### [Task item A]
How would you say "You can get good templates from The Parts Place." in Spanish, taking the sentence from the emblem thread below?

### [Passage]
***

# fender and quarter emblem templates needed



## torpedo51 (Sep 8, 2009)

i'm converting a 66 LeMans to a GTO. I need templates so that I can mount the emblems on the front fenders and rear quarters correctly. Thx


----------



## 05GTO (Oct 6, 2004)

What year?


----------



## torpedo51 (Sep 8, 2009)

Sorry - its a 1966. Thanks


----------



## torpedo51 (Sep 8, 2009)

help - running out of time - need to drill holes before painting!


----------



## 68greengoat (Sep 15, 2005)

Maybe someone can take measurements so you you can at least get them close. You can look at a bunch of pics too.


----------



## 1966zeige (Jun 17, 2010)

I used lemans fenders for my 66 GTO and found that the holes for the Lemans badge was in the the same place as the GTO badge on my junk fenders, The GTO badge bolted right on may have had to fill a hole. AMES or Paddock sells factory rear quarter panel templates for the rear badges, had to use those also worked fine.


----------



## torpedo51 (Sep 8, 2009)

I've got the fronts figured out. Any 66 owners out there give me two quick measurements for the rears? I'm looking for distance from the rear of the car to the first emblem hole, and from the top of the quarter down to the same hole. Thanks in advance.


----------



## nedorama (Sep 13, 2010)

1966zeige said:


> I used lemans fenders for my 66 GTO and found that the holes for the Lemans badge was in the the same place as the GTO badge on my junk fenders, The GTO badge bolted right on may have had to fill a hole. AMES or Paddock sells factory rear quarter panel templates for the rear badges, had to use those also worked fine.


Do you still have the templates? I just called Ames and they don't sell them (or no longer do) and Paddock is out of business. 

I'm in a similar situation with a '67 LeMans convertible except I'm out of paint, so really would like to get those 12 drill holes on each side right the first time...

I've googled everywhere as well as trying multiple forums. Any help would be appreciated.

thanks.


----------



## Jonwilkerson (Jul 10, 2009)

You can get good templates from The Parts Place. I got some from them recently.


----------

***

### [Provided data]
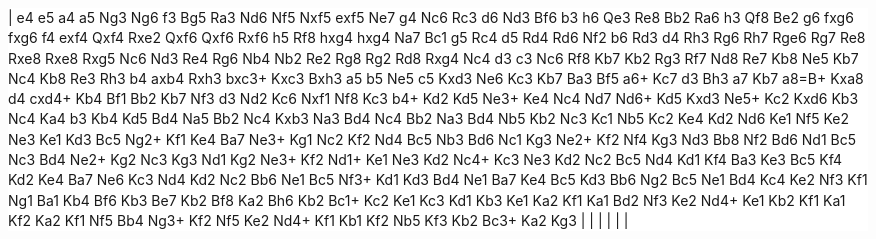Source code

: | e4 e5 a4 a5 Ng3 Ng6 f3 Bg5 Ra3 Nd6 Nf5 Nxf5 exf5 Ne7 g4 Nc6 Rc3 d6 Nd3 Bf6 b3 h6 Qe3 Re8 Bb2 Ra6 h3 Qf8 Be2 g6 fxg6 fxg6 f4 exf4 Qxf4 Rxe2 Qxf6 Qxf6 Rxf6 h5 Rf8 hxg4 hxg4 Na7 Bc1 g5 Rc4 d5 Rd4 Rd6 Nf2 b6 Rd3 d4 Rh3 Rg6 Rh7 Rge6 Rg7 Re8 Rxe8 Rxe8 Rxg5 Nc6 Nd3 Re4 Rg6 Nb4 Nb2 Re2 Rg8 Rg2 Rd8 Rxg4 Nc4 d3 c3 Nc6 Rf8 Kb7 Kb2 Rg3 Rf7 Nd8 Re7 Kb8 Ne5 Kb7 Nc4 Kb8 Re3 Rh3 b4 axb4 Rxh3 bxc3+ Kxc3 Bxh3 a5 b5 Ne5 c5 Kxd3 Ne6 Kc3 Kb7 Ba3 Bf5 a6+ Kc7 d3 Bh3 a7 Kb7 a8=B+ Kxa8 d4 cxd4+ Kb4 Bf1 Bb2 Kb7 Nf3 d3 Nd2 Kc6 Nxf1 Nf8 Kc3 b4+ Kd2 Kd5 Ne3+ Ke4 Nc4 Nd7 Nd6+ Kd5 Kxd3 Ne5+ Kc2 Kxd6 Kb3 Nc4 Ka4 b3 Kb4 Kd5 Bd4 Na5 Bb2 Nc4 Kxb3 Na3 Bd4 Nc4 Bb2 Na3 Bd4 Nb5 Kb2 Nc3 Kc1 Nb5 Kc2 Ke4 Kd2 Nd6 Ke1 Nf5 Ke2 Ne3 Ke1 Kd3 Bc5 Ng2+ Kf1 Ke4 Ba7 Ne3+ Kg1 Nc2 Kf2 Nd4 Bc5 Nb3 Bd6 Nc1 Kg3 Ne2+ Kf2 Nf4 Kg3 Nd3 Bb8 Nf2 Bd6 Nd1 Bc5 Nc3 Bd4 Ne2+ Kg2 Nc3 Kg3 Nd1 Kg2 Ne3+ Kf2 Nd1+ Ke1 Ne3 Kd2 Nc4+ Kc3 Ne3 Kd2 Nc2 Bc5 Nd4 Kd1 Kf4 Ba3 Ke3 Bc5 Kf4 Kd2 Ke4 Ba7 Ne6 Kc3 Nd4 Kd2 Nc2 Bb6 Ne1 Bc5 Nf3+ Kd1 Kd3 Bd4 Ne1 Ba7 Ke4 Bc5 Kd3 Bb6 Ng2 Bc5 Ne1 Bd4 Kc4 Ke2 Nf3 Kf1 Ng1 Ba1 Kb4 Bf6 Kb3 Be7 Kb2 Bf8 Ka2 Bh6 Kb2 Bc1+ Kc2 Ke1 Kc3 Kd1 Kb3 Ke1 Ka2 Kf1 Ka1 Bd2 Nf3 Ke2 Nd4+ Ke1 Kb2 Kf1 Ka1 Kf2 Ka2 Kf1 Nf5 Bb4 Ng3+ Kf2 Nf5 Ke2 Nd4+ Kf1 Kb1 Kf2 Nb5 Kf3 Kb2 Bc3+ Ka2 Kg3 |  |  |  |  |  |

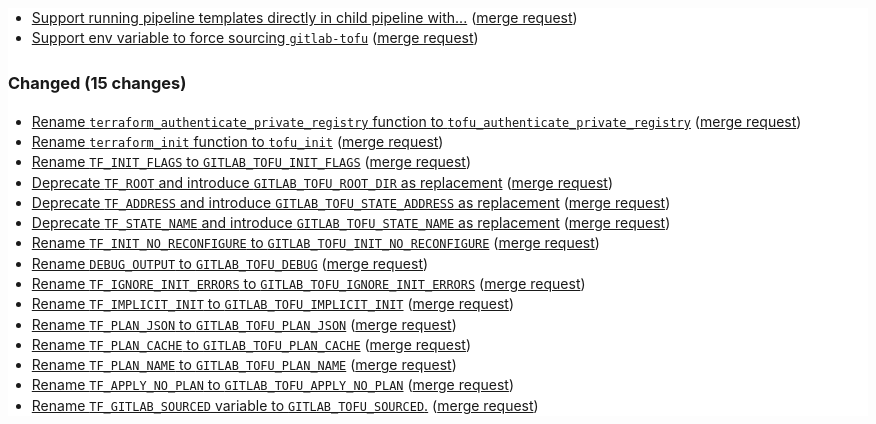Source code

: - [Support running pipeline templates directly in child pipeline with...](https://gitlab.com/components/opentofu/-/commit/cc000b48848916dcee2564e22bc2dfdff8f49729) ([merge request](https://gitlab.com/components/opentofu/-/merge_requests/190))
- [Support env variable to force sourcing `gitlab-tofu`](https://gitlab.com/components/opentofu/-/commit/05a987a8a3d94a7286819fbe2e8f908029fe8f9a) ([merge request](https://gitlab.com/components/opentofu/-/merge_requests/184))

### Changed (15 changes)

- [Rename `terraform_authenticate_private_registry` function to `tofu_authenticate_private_registry`](https://gitlab.com/components/opentofu/-/commit/4ac18238c41b52d5aea3516f21defbc16ed1c779) ([merge request](https://gitlab.com/components/opentofu/-/merge_requests/189))
- [Rename `terraform_init` function to `tofu_init`](https://gitlab.com/components/opentofu/-/commit/30b74af078485fa7fad31f50898a6a98f63a4873) ([merge request](https://gitlab.com/components/opentofu/-/merge_requests/189))
- [Rename `TF_INIT_FLAGS` to `GITLAB_TOFU_INIT_FLAGS`](https://gitlab.com/components/opentofu/-/commit/b66c7ca01ac56f39efd0547c017b056531ec71ec) ([merge request](https://gitlab.com/components/opentofu/-/merge_requests/189))
- [Deprecate `TF_ROOT` and introduce `GITLAB_TOFU_ROOT_DIR` as replacement](https://gitlab.com/components/opentofu/-/commit/f3815f14b7c110653263f686fcec12a262547573) ([merge request](https://gitlab.com/components/opentofu/-/merge_requests/189))
- [Deprecate `TF_ADDRESS` and introduce `GITLAB_TOFU_STATE_ADDRESS` as replacement](https://gitlab.com/components/opentofu/-/commit/687fb9024fd295be376afae024ffa5f85b9abb6c) ([merge request](https://gitlab.com/components/opentofu/-/merge_requests/189))
- [Deprecate `TF_STATE_NAME` and introduce `GITLAB_TOFU_STATE_NAME` as replacement](https://gitlab.com/components/opentofu/-/commit/a6bc5c554914181a4d151fc9a8fd648d0dab74d5) ([merge request](https://gitlab.com/components/opentofu/-/merge_requests/189))
- [Rename `TF_INIT_NO_RECONFIGURE` to `GITLAB_TOFU_INIT_NO_RECONFIGURE`](https://gitlab.com/components/opentofu/-/commit/447fe033f61a3858ffdeb3087ccf8c05ab41118d) ([merge request](https://gitlab.com/components/opentofu/-/merge_requests/189))
- [Rename `DEBUG_OUTPUT` to `GITLAB_TOFU_DEBUG`](https://gitlab.com/components/opentofu/-/commit/6cf020389aca14d59889b5c13008d0c4427cc1ba) ([merge request](https://gitlab.com/components/opentofu/-/merge_requests/189))
- [Rename `TF_IGNORE_INIT_ERRORS` to `GITLAB_TOFU_IGNORE_INIT_ERRORS`](https://gitlab.com/components/opentofu/-/commit/bee398ded147e29901a2c5716bee09dbe827c7bc) ([merge request](https://gitlab.com/components/opentofu/-/merge_requests/189))
- [Rename `TF_IMPLICIT_INIT` to `GITLAB_TOFU_IMPLICIT_INIT`](https://gitlab.com/components/opentofu/-/commit/d731c2b925e54d9dd1059ef3ee7bc9529b547ce8) ([merge request](https://gitlab.com/components/opentofu/-/merge_requests/189))
- [Rename `TF_PLAN_JSON` to `GITLAB_TOFU_PLAN_JSON`](https://gitlab.com/components/opentofu/-/commit/3ce2b6436f4288220f2e98b5e6c5ed8d92209a2e) ([merge request](https://gitlab.com/components/opentofu/-/merge_requests/189))
- [Rename `TF_PLAN_CACHE` to `GITLAB_TOFU_PLAN_CACHE`](https://gitlab.com/components/opentofu/-/commit/fe5fea976bb0fe1ae472fab23e35869407c21557) ([merge request](https://gitlab.com/components/opentofu/-/merge_requests/189))
- [Rename `TF_PLAN_NAME` to `GITLAB_TOFU_PLAN_NAME`](https://gitlab.com/components/opentofu/-/commit/999bff8851d4e13a35b302895321beba0302e765) ([merge request](https://gitlab.com/components/opentofu/-/merge_requests/189))
- [Rename `TF_APPLY_NO_PLAN` to `GITLAB_TOFU_APPLY_NO_PLAN`](https://gitlab.com/components/opentofu/-/commit/1c4120f9b27d0bd53e77bf0bac6b42908d4dbf7f) ([merge request](https://gitlab.com/components/opentofu/-/merge_requests/189))
- [Rename `TF_GITLAB_SOURCED` variable to `GITLAB_TOFU_SOURCED`.](https://gitlab.com/components/opentofu/-/commit/d003be31b40f63b0779839de292f4a5e6cc20dff) ([merge request](https://gitlab.com/components/opentofu/-/merge_requests/188))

***

### [Task item B]
Can you return, unchanged, the lines of the entries above from the line with "- [Support running" up to and including the line with "### Changed (15 changes)"?

### [Answer section A]
Puedes conseguir buenas plantillas en The Parts Place.

### [Answer section B]
: - [Support running pipeline templates directly in child pipeline with...](https://gitlab.com/components/opentofu/-/commit/cc000b48848916dcee2564e22bc2dfdff8f49729) ([merge request](https://gitlab.com/components/opentofu/-/merge_requests/190))
- [Support env variable to force sourcing `gitlab-tofu`](https://gitlab.com/components/opentofu/-/commit/05a987a8a3d94a7286819fbe2e8f908029fe8f9a) ([merge request](https://gitlab.com/components/opentofu/-/merge_requests/184))

### Changed (15 changes)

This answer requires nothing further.